Finances locales - Au régime sec en 2014, les petites villes feront des économies sur leurs dépenses

Quelles décisions les élus locaux vont-ils prendre pour boucler leurs budgets 2014, alors que la baisse des dotations de l'Etat va les priver de 1,5 milliard d'euros ? L'Association des petites villes de France (APVF) a souhaité le savoir en interrogeant ses adhérents, les communes comprises entre 3.000 et 20.000 habitants. Sollicités par internet durant ce mois d'octobre, 150 d'entre eux ont dévoilé leurs intentions.
Il ressort de l'enquête que les trois quarts des petites villes vont réduire leurs investissements l'année prochaine. Indépendamment du contexte financier, cette réponse n'est pas surprenante, puisque l'investissement public local baisse traditionnellement l'année où ont lieu les élections municipales. Mais la courbe de l'investissement local pourrait l'année prochaine s'infléchir beaucoup plus que les autres fois. "Les maires annoncent une baisse des investissements située en moyenne entre 5% et 30%", indique l'APVF. Quelques petites villes iront même "sans doute jusqu’à 50%, voire 80%". Ces perspectives négatives en matière d'investissement peuvent s'expliquer notamment par la volonté des municipalités d'échelonner leurs investissements. Sur 150 petites villes, 80 déclarent qu'elles auront recours à cette solution permettant de faire des économies. Dans le même temps, 62% des répondants envisagent de réduire leur épargne brute, c'est-à-dire l'autofinancement.

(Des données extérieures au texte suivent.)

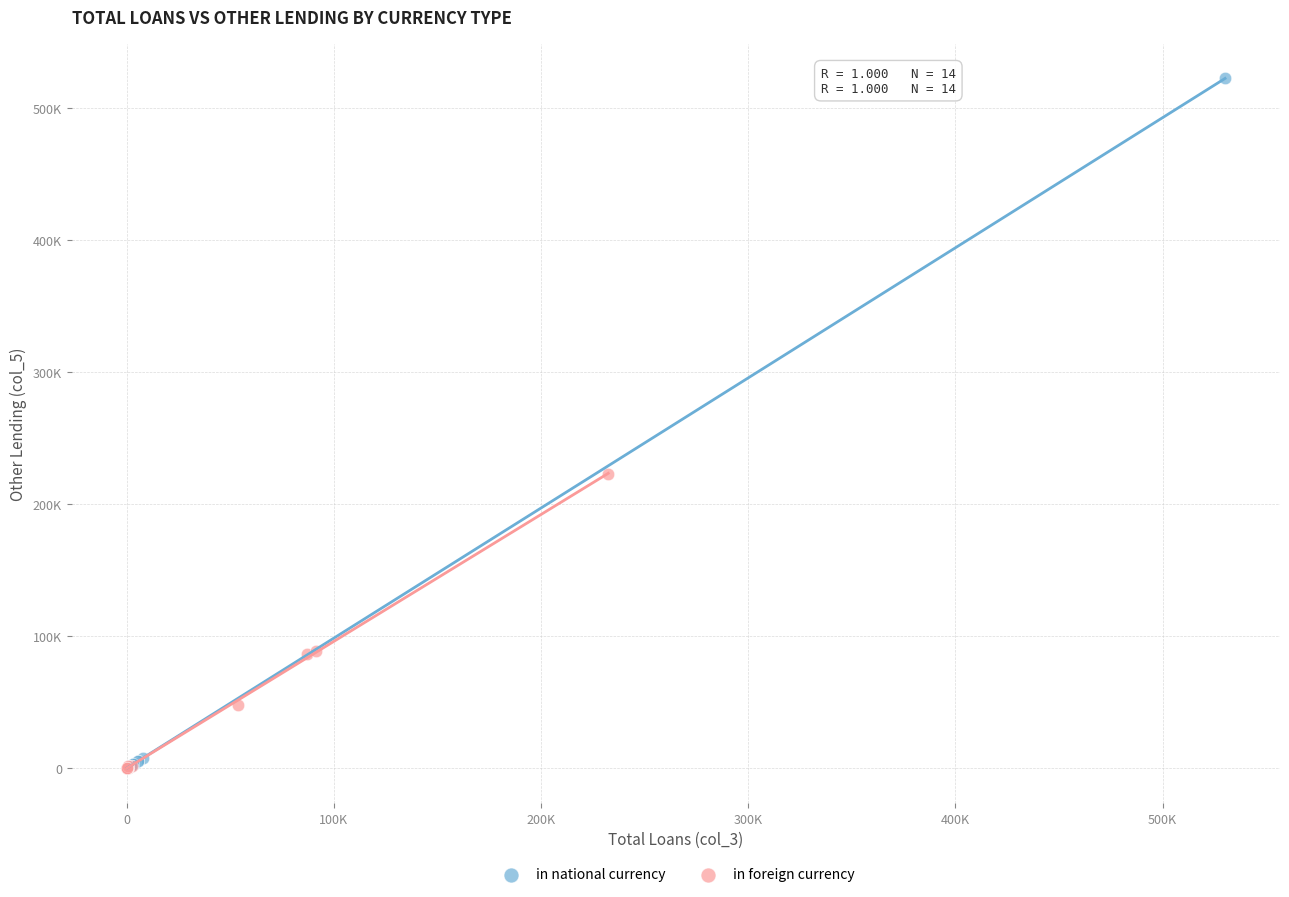

What are all the series names shown in the legend?

in national currency, in foreign currency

L'optimisation ou la réduction des dépenses de fonctionnement constitue l'autre grande piste envisagée par les édiles pour boucler leurs budgets. Sur les 150 collectivités interrogées, 41 vont mutualiser certains de leurs services et 54 supprimeront ou ne remplaceront pas des postes. Interrogées sur la nature des services "menacés par la baisse des dotations", les petites villes répondent en premier lieu l'entretien de la voirie (56 réponses), puis l'organisation de manifestations culturelles (47 réponses) et la création et la gestion des équipements sportifs (39). Dans chacun de ces secteurs, les dépenses seront réduites. Dans 12 petites villes, des fermetures de services sont envisagées.
Pour l'heure, une grande majorité des élus des petites villes (85%) ne compte pas augmenter les impôts. Après une année 2013 marquée par de rares hausses de taux, la "pause fiscale" semble durer.